**SOURCE TEXT**
Mailbox upgrade

Friday was my first day of vacation that I actually did not have to go into my paying job. I have been on PTO since Wednesday on paper, reality is not always the same. This allowed me to play catch up on some things.

I went hunting and managed to spot the little spike buck that has been in the wheat field every morning. I went by him and thought he was a doe. On the way back to the house I stopped one last time and looked at all the does and spotted the horns. My paper deer tag covered up the horns. He will be very good eating, I was able to pick him up and carry him to the cooler without any help. I would like to think that after moving ten ton of hay this last week that its pure muscle strength, but since I felt every bale I am not sure that is the correct answer. When we first moved here a neighbor made custom mailboxes for us out of old gears. The paint has started to flake off and show rust so we had decided that it was time to take them over to Hermiston and get them bead blasted and powder coated so they would last for another 20-30 years. Unfortunately, we still need our mail so I used a bunch of pallets to create a temporary holder. I plan on dropping these off in Hermiston next week.

Thursday we got the last six tons of hay into the machine shed. I only ended up with three blisters and only one of those tore open. I definitely don’t have farmer hands. I still take care to minimize the calluses on my hands so it doesn’t affect my paying job. I need those baby smooth hands for a reason.

I had a friend message me as we loaded the lasts two tons onto the trailer that she wanted to borrow my trailer. Great timing! I said come over ASAP as I need to unload the last two tons into the machine shed. They showed up 10 minutes after I finished unloading the last bale and closing the gate.

I picked up 4 sheets of plywood to lie on top of the hay so that main beam can be replaced. I will be laying it out this week and wrestling the beam up onto the hay. I will cut it on top of the hay. The beam weighs 165#, I asked when I picked it up. There are two other boards to replace also.

The alpaca think they are starving and have been hanging out and eating the alfalfa scraps. They are even ignoring the green grass for an opportunity to eat alfalfa leaves. They dig through and pick out just the leaves before eating anything else. We are taking bets on which color of alpaca is the next to be bullied to death. We did separate them for a couple of weeks, it is supposed to help as it throws off the group dynamics but it seems like they just fight more when they get back together.

It was a day of finding missing items. I had misplaced the Bluetooth speaker that normally lives in the bathroom. No music during the shower was killing me! I have been looking all over the place and spotted it yesterday when I was eyeing the dog tag maker. It was sitting on the corner of the maker blending in with the color. I will be moving the dog tag maker into our master bedroom this week hopefully. I just need to talk my nephews into helping move a 300# chunk of iron 30 feet. We are getting felt pads for the floor today.

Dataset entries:
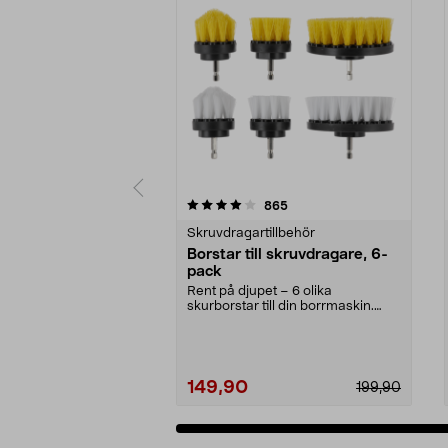
0 av 5 stjärnor
4.0 av 5 stjärnor
recensioner
865
Skruvdragartillbehör
Borstar till skruvdragare, 6-
pack
Rent på djupet – 6 olika
skurborstar till din borrmaskin.
Rengör allt från grill...
149,90
199,90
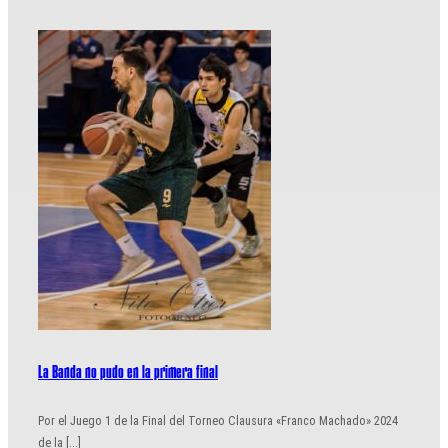
La Banda no pudo en la primera final
Por el Juego 1 de la Final del Torneo Clausura «Franco Machado» 2024
de la [...]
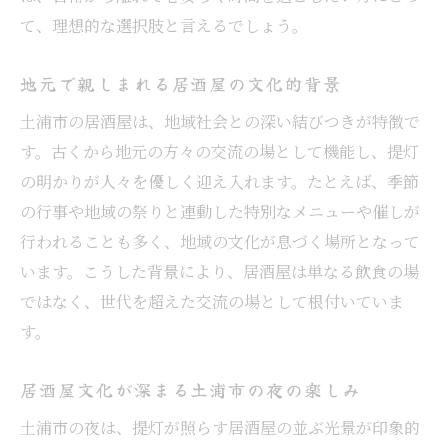
て、理想的な選択肢と言えるでしょう。
地元で親しまれる居酒屋の文化的背景
土浦市の居酒屋は、地域社会との深い結びつきが特徴で
す。古くから地元の方々の交流の場として機能し、提灯
の明かりが人々を優しく迎え入れます。たとえば、季節
の行事や地域の祭りと連動した特別なメニューや催しが
行われることも多く、地域の文化が息づく場所となって
います。こうした背景により、居酒屋は単なる飲食の場
ではなく、世代を超えた交流の場として根付いていま
す。
居酒屋文化が深まる土浦市の夜の楽しみ
土浦市の夜は、提灯が照らす居酒屋の並ぶ光景が印象的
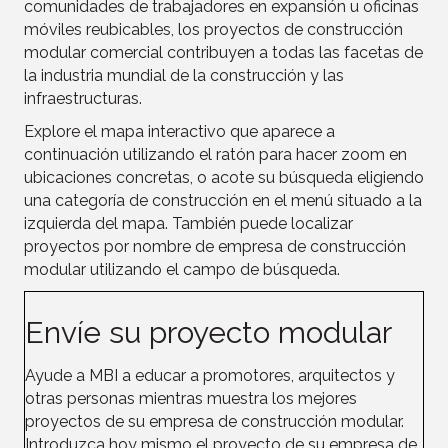
comunidades de trabajadores en expansión u oficinas
móviles reubicables, los proyectos de construcción
modular comercial contribuyen a todas las facetas de
la industria mundial de la construcción y las
infraestructuras.
Explore el mapa interactivo que aparece a
continuación utilizando el ratón para hacer zoom en
ubicaciones concretas, o acote su búsqueda eligiendo
una categoría de construcción en el menú situado a la
izquierda del mapa. También puede localizar
proyectos por nombre de empresa
de construcción
modular utilizando el campo de búsqueda.
Envíe su proyecto modular
Ayude a MBI a educar a promotores, arquitectos y
otras personas mientras muestra los mejores
proyectos de su empresa de
construcción
modular.
Introduzca hoy mismo el proyecto de su empresa de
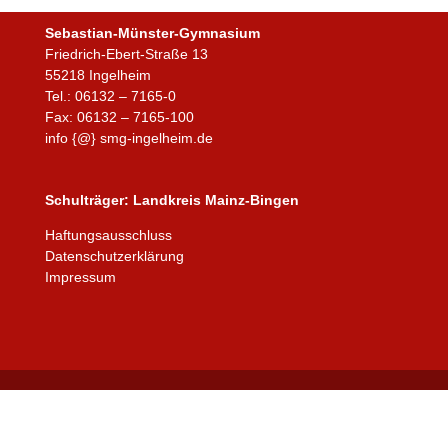
Sebastian-Münster-Gymnasium
Friedrich-Ebert-Straße 13
55218 Ingelheim
Tel.: 06132 – 7165-0
Fax: 06132 – 7165-100
info {@} smg-ingelheim.de
Schulträger:
Landkreis Mainz-Bingen
Haftungsausschluss
Datenschutzerklärung
Impressum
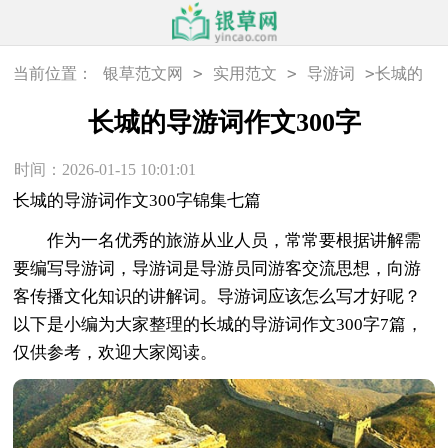
>
>
>
当前位置：
银草范文网
实用范文
导游词
长城的
导游词作文300字
长城的导游词作文300字
时间：2026-01-15 10:01:01
长城的导游词作文300字锦集七篇
作为一名优秀的旅游从业人员，常常要根据讲解需
要编写导游词，导游词是导游员同游客交流思想，向游
客传播文化知识的讲解词。导游词应该怎么写才好呢？
以下是小编为大家整理的长城的导游词作文300字7篇，
仅供参考，欢迎大家阅读。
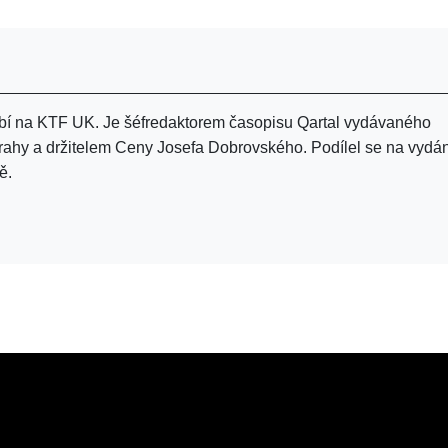
sobí na KTF UK. Je šéfredaktorem časopisu Qartal vydávaného
Prahy a držitelem Ceny Josefa Dobrovského. Podílel se na vydá
ě.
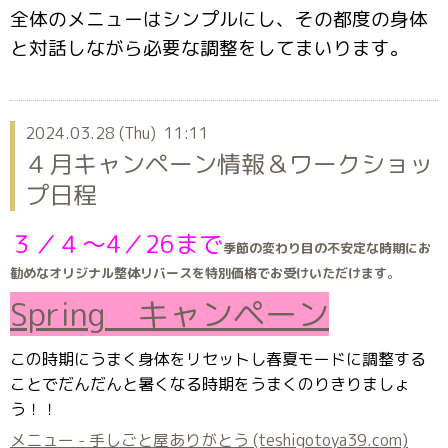
全体のメニューはシンプルにし、その都度の身体
と対話しながら必要な調整をしてまいります。
2024.03.28 (Thu) 11:11
４月キャンペーン情報＆ワークショッ
プ日程
３／４～4／26まで
季節の変わり目の不安定な時期にお
勧めなオリジナル整体リバースを特別価格でお受けいただけます
。
Spring
キャンペーン
この時期にうまく身体をリセットし春夏モードに調整する
ことでだんだんと暑くなる時期をうまくのりきりましょ
う！！
メニュー - 手しごと屋ありがとう (teshigotoya39.com)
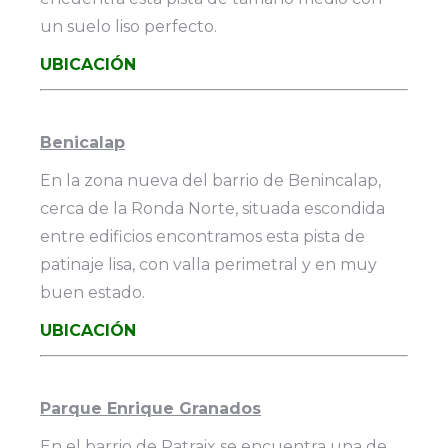
un suelo liso perfecto.
UBICACIÓN
Benicalap
En la zona nueva del barrio de Benincalap,
cerca de la Ronda Norte, situada escondida
entre edificios encontramos esta pista de
patinaje lisa, con valla perimetral y en muy
buen estado.
UBICACIÓN
Parque Enrique Granados
En el barrio de Patraix se encuentra una de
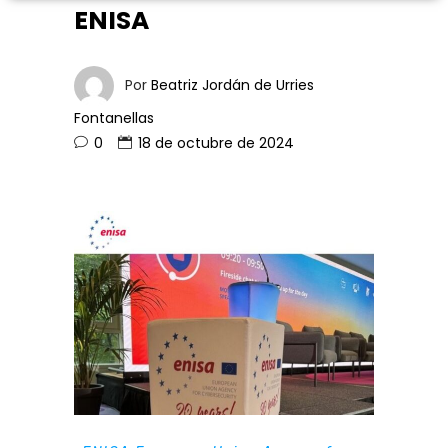
ENISA
Por
Beatriz Jordán de Urries
Fontanellas
0
18 de octubre de 2024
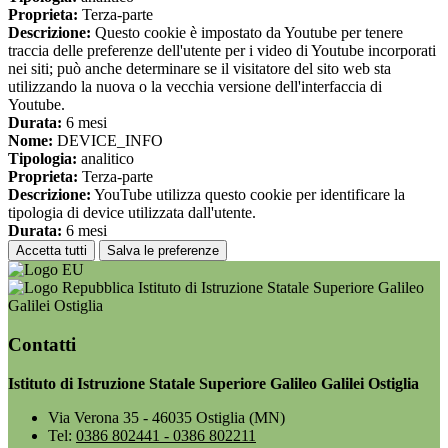
Proprieta:
Terza-parte
Descrizione:
Questo cookie è impostato da Youtube per tenere
traccia delle preferenze dell'utente per i video di Youtube incorporati
nei siti; può anche determinare se il visitatore del sito web sta
utilizzando la nuova o la vecchia versione dell'interfaccia di
Youtube.
Durata:
6 mesi
Nome:
DEVICE_INFO
Tipologia:
analitico
Proprieta:
Terza-parte
Descrizione:
YouTube utilizza questo cookie per identificare la
tipologia di device utilizzata dall'utente.
Durata:
6 mesi
Accetta tutti
Salva le preferenze
Istituto di Istruzione Statale Superiore Galileo
Galilei Ostiglia
Contatti
Istituto di Istruzione Statale Superiore Galileo Galilei Ostiglia
Via Verona 35 - 46035 Ostiglia (MN)
Tel:
0386 802441 - 0386 802211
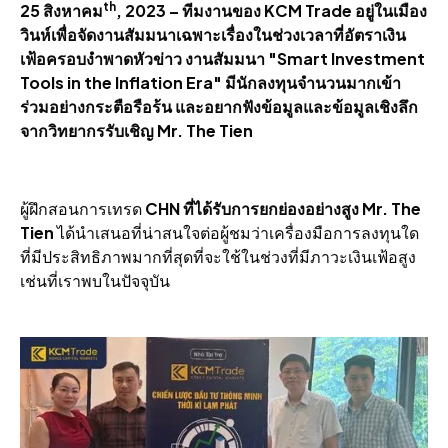
th
25 สิงหาคม
, 2023 – ทีมงานของ KCM Trade อยู่ในเมือง
วินห์เพื่อจัดงานสัมมนาเฉพาะเรื่องในช่วงเวลาที่อัตราเงิน
เฟ้อครอบงําพาดหัวข่าว งานสัมมนา "Smart Investment
Tools in the Inflation Era" มีนักลงทุนจํานวนมากเข้า
ร่วมอย่างกระตือรือร้น และอยากฟังข้อมูลและข้อมูลเชิงลึก
จากวิทยากรรับเชิญ Mr. The Tien
ผู้ฝึกสอนการเทรด
CHN ที่ได้รับการยกย่องอย่างสูง Mr. The
Tien
ได้นําเสนอที่น่าสนใจต่อผู้ชมว่าเครื่องมือการลงทุนใด
ที่มีประสิทธิภาพมากที่สุดที่จะใช้ในช่วงที่มีภาวะเงินเฟ้อสูง
เช่นที่เราพบในปัจจุบัน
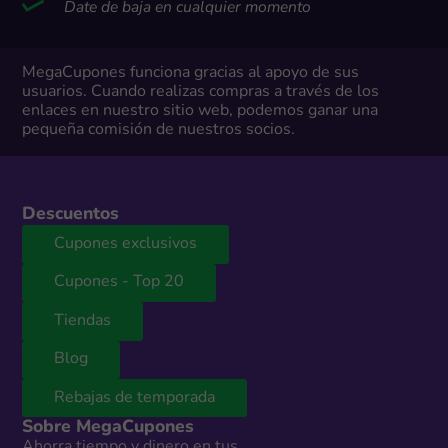
Date de baja en cualquier momento
MegaCupones funciona gracias al apoyo de sus
usuarios. Cuando realizas compras a través de los
enlaces en nuestro sitio web, podemos ganar una
pequeña comisión de nuestros socios.
Descuentos
Cupones exclusivos
Cupones - Top 20
Tiendas
Blog
Rebajas de temporada
Sobre MegaCupones
Ahorra tiempo y dinero en tus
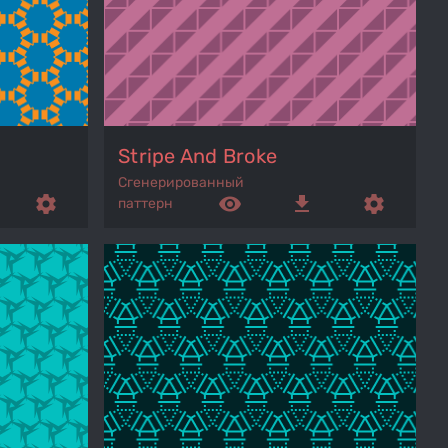
Stripe And Broke
Сгенерированный
settings
remove_red_eye
get_app
settings
паттерн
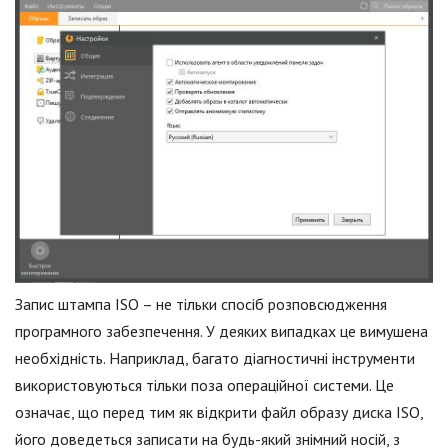
Запис штампа ISO – не тільки спосіб розповсюдження
програмного забезпечення. У деяких випадках це вимушена
необхідність. Наприклад, багато діагностичні інструменти
використовуються тільки поза операційної системи. Це
означає, що перед тим як відкрити файл образу диска ISO,
його доведеться записати на будь-який знімний носій, з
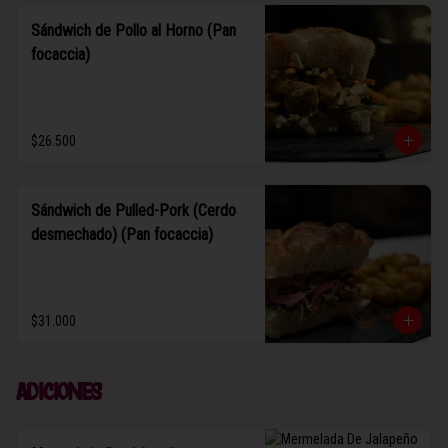
Sándwich de Pollo al Horno (Pan
focaccia)
$26.500
Sándwich de Pulled-Pork (Cerdo
desmechado) (Pan focaccia)
$31.000
Adiciones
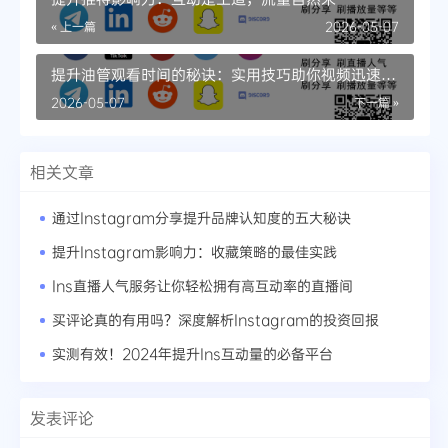
« 上一篇
2026-05-07
提升油管观看时间的秘诀：实用技巧助你视频迅速上
热门
2026-05-07
下一篇 »
相关文章
通过Instagram分享提升品牌认知度的五大秘诀
提升Instagram影响力：收藏策略的最佳实践
Ins直播人气服务让你轻松拥有高互动率的直播间
买评论真的有用吗？深度解析Instagram的投资回报
实测有效！2024年提升Ins互动量的必备平台
发表评论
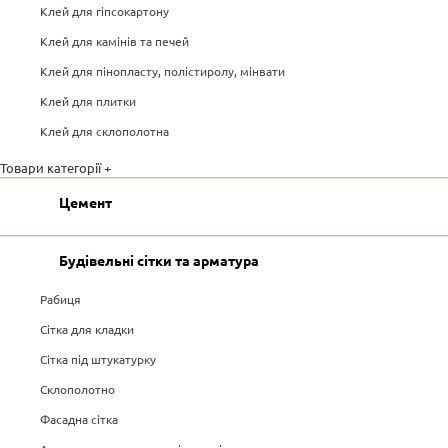
Клей для гіпсокартону
Клей для камінів та печей
Клей для пінопласту, полістиролу, мінвати
Клей для плитки
Клей для склополотна
Товари категорії +
Цемент
Будівельні сітки та арматура
Рабиця
Сітка для кладки
Сітка під штукатурку
Склополотно
Фасадна сітка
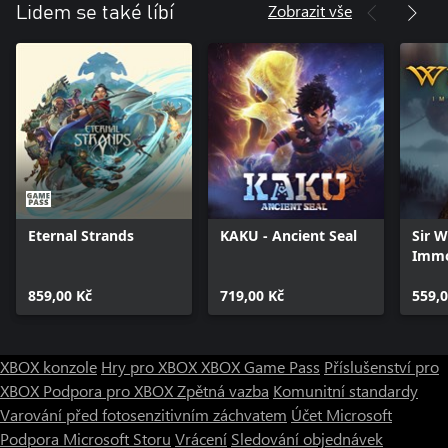
Zobrazit vše
Lidem se také líbí
Eternal Strands
KAKU - Ancient Seal
Sir 
Immo
Digit
859,00 Kč
719,00 Kč
559,0
XBOX konzole
Hry pro XBOX
XBOX Game Pass
Příslušenství pro
XBOX
Podpora pro XBOX
Zpětná vazba
Komunitní standardy
Varování před fotosenzitivním záchvatem
Účet Microsoft
Podpora Microsoft Storu
Vrácení
Sledování objednávek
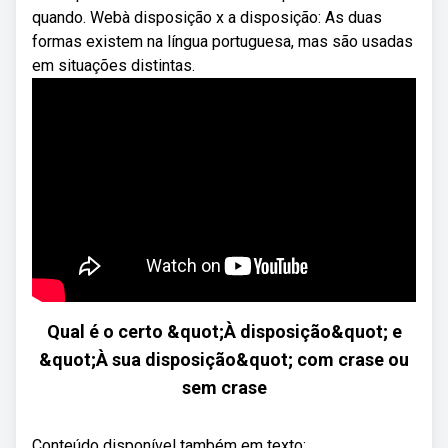
quando. Webà disposição x a disposição: As duas
formas existem na língua portuguesa, mas são usadas
em situações distintas.
Qual é o certo &quot;À disposição&quot; e
&quot;À sua disposição&quot; com crase ou
sem crase
Conteúdo disponível também em texto:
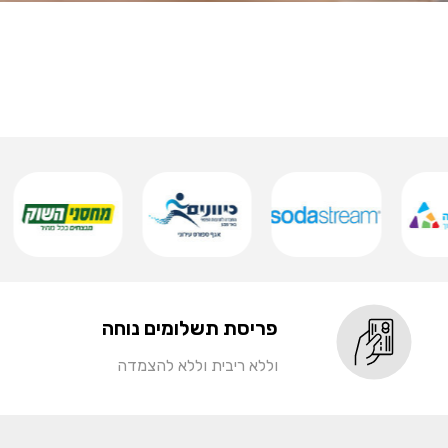
פריסת תשלומים נוחה
וללא ריבית וללא להצמדה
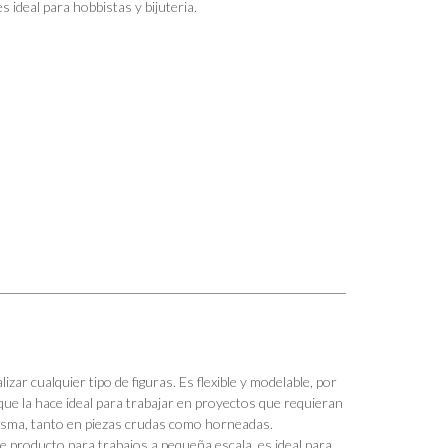
 ideal para hobbistas y bijuteria.
izar cualquier tipo de figuras. Es flexible y modelable, por
lo que la hace ideal para trabajar en proyectos que requieran
misma, tanto en piezas crudas como horneadas.
te producto para trabajos a pequeña escala. es ideal para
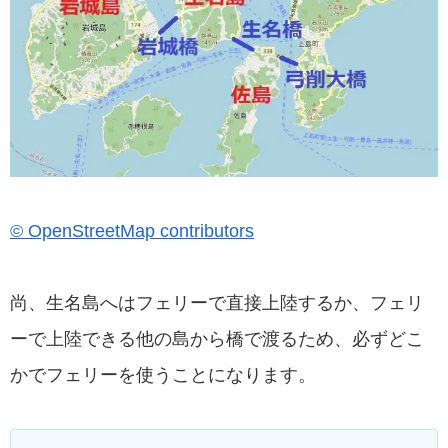
© OpenStreetMap contributors
尚、生名島へはフェリーで直接上陸するか、フェリ
ーで上陸できる他の島から橋で渡るため、必ずどこ
かでフェリーを使うことになります。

**TO-DO ITEM A**
Answer these questions from the mailbox upgrade post:
(i) How many tons of hay went into the machine shed on Thursday?
(ii) In which town will the mailboxes be bead blasted and powder coated?
(iii) How much does the main beam weigh?
**TO-DO ITEM B**
Output word for word everything in the mailbox upgrade post from "It was a day" down to "the floor today.".

**ANSWER A**
(i) Six tons
(ii) Hermiston
(iii) 165#

**ANSWER B**
It was a day of finding missing items. I had misplaced the Bluetooth speaker that normally lives in the bathroom. No music during the shower was killing me! I have been looking all over the place and spotted it yesterday when I was eyeing the dog tag maker. It was sitting on the corner of the maker blending in with the color. I will be moving the dog tag maker into our master bedroom this week hopefully. I just need to talk my nephews into helping move a 300# chunk of iron 30 feet. We are getting felt pads for the floor today.